The economic role of information in the financial market is highly important and has been widely examined. In this study, we investigate the impact of daily information supply and demand on intra-daily stock price behavior, focusing particularly on the intraday crashes and jumps. The analysis employs a novel proxy for information supply which is derived on the basis of the number of news items containing a specified keyword in their headlines collected by the Baidu News channel. The internet search volume is used as the proxy for individual investors’ information demand. Compared with previous literature, we first provide primary evidence to prove the existence of intraday crashes and jumps in the Chinese stock market. Then, we further investigate how firm-specific information is incorporated into price immediately after the fundamentals of firms have changed.

We find a significant positive effect of firm-specific information supply on intraday crashes and jumps. This implies that crash (or jump) frequency tends to increase with information supply. We argue that this finding stems from that information supply prompts investors’ extremely large reactions to information. This confirms that firm-specific information supply causes the intraday crashes and jumps, both for crash (or jump) dummy and crash (or jump) frequency.

Similar to the information supply, we find that positive and statistically significant effect of firm-specific information demand on intraday crashes and jumps. This suggests that information demand is likely to induce extremely price falls (or rise). The investors’ information demand increases when they are aware of pending bad (good) news before the firm disclosure it. The undisclosed information can also cause the price extremely change.

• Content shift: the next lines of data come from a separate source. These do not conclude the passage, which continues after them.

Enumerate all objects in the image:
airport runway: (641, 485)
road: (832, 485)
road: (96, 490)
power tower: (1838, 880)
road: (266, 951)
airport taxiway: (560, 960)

Finally, we divide the whole sample period into two subperiods: Bull market period and Bear market period, and find that firms are more likely to experience crashes in bear market phase, but intraday price jump is more likely to occur in bull market phase. In addition, the interaction term of market cycle phase dummy and information supply shows the evidence of interactive effects. We find that the information supply can explain more of the intraday crash in the bear market phase. As for information demand, the interactive effect of information demand on the intraday price crash is a lager in the bull market phase.